One of the first questions that I ask every woman I talk or work with is, "What is it that you really want?"
No, not what you think you should want. Not what you feel you are supposed to want. Not what your family, friends or children want for you, but what do you want?
So often this is a question that drives the answer, "I don't know". And here is what I have say to that: I don't believe you.
It's not that I think you are lying, but rather, it is that I don't think you are telling the truth -- your truth. The truth that lies deep down inside where we keep our desires, our fantasies and our passions. It is the truth that we are so often afraid to speak because we fear the consequences of it. That if we speak it, someone we love won't be happy with us, will be angry with us, will leave us or let us go, or simply won't love us anymore.
Many of you share your truth with me and when I ask you what is holding you back from sharing it with the people in your life, you tell me that you are afraid of what will happen. That you are waiting for 100 percent certainty that what you know you want is really what you want, and that it will be okay.
Here's the skinny: it will be okay. And you absolutely do know exactly what you want, even if you are afraid of saying it out loud.
However, if you haven't created relationships that are built on the complete truth of who you are, how you feel and what you want, there will be discomfort with shifting to a life that is.
- You may hurt someone you love...unintentionally.
- You may lose relationships.
- You may feel alone or insecure with finally embracing and speaking what you know you really want deep down inside.
I believe that many divorces are caused by one of the individuals within the marriage being scared to speak the truth about how they feel as they grow and evolve. So they don't. And as a result of not speaking this truth, the relationship is built on a lack of complete honesty. And it is impossible to co-create an extraordinary relationship together when the truth is not present.
Some of us have struggled with how to speak our truth when we know it may hurt someone we care about and that it may end a relationship.
Some of us have been on the receiving end of hearing the truth from someone we love. And it did hurt. But knowing that truth, over the long run, allowed us to move forward in understanding our own.
Sometimes this truth is cause for a marriage/relationship to end.
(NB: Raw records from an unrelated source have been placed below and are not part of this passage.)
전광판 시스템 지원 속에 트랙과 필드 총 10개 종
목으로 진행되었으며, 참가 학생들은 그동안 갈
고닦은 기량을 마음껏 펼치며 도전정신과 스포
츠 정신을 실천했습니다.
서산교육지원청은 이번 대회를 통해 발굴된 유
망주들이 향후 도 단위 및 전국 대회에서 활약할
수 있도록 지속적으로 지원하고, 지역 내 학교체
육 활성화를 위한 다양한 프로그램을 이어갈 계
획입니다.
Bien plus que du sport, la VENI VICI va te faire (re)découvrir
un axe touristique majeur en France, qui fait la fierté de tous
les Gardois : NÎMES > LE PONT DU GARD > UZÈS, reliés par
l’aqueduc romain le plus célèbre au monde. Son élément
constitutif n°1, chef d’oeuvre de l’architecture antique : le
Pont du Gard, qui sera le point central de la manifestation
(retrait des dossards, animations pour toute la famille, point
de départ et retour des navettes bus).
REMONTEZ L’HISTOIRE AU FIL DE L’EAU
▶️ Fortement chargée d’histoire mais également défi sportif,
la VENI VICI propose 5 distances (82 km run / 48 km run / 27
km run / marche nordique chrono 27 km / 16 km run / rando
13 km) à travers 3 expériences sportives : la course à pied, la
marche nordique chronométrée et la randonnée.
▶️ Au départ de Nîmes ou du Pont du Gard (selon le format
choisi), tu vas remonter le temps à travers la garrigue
But sometimes, this truth allows us to grow closer, to grow and evolve, and to co-create something even stronger and deeper.
What makes it even more complicated is that once we own our truth, it can be extremely frightening and difficult to communicate it in a way that is compassionate and kind. And so again, so many choose to avoid it altogether and hope it goes away. The trouble is that we, at our core, always know how we feel and what we want, even if we try to ignore it. It doesn't go away. And there is a way to communicate our truth in a way that will get us exactly what we desire in life and in love.
Building relationships where both individuals are free to speak their truth is the only way to have a sustainable and extraordinary relationship.
When you build a life around your truth -- with friends, with your children, with family and in love -- you will experience a freedom, peace and harmony that you may have never experienced. All it takes is learning how to speak it.
Let me ask you: what would it mean if you were free to live your life the way you wanted and honor how you really feel? What if you gave yourself permission to speak your truth in all of your relationships?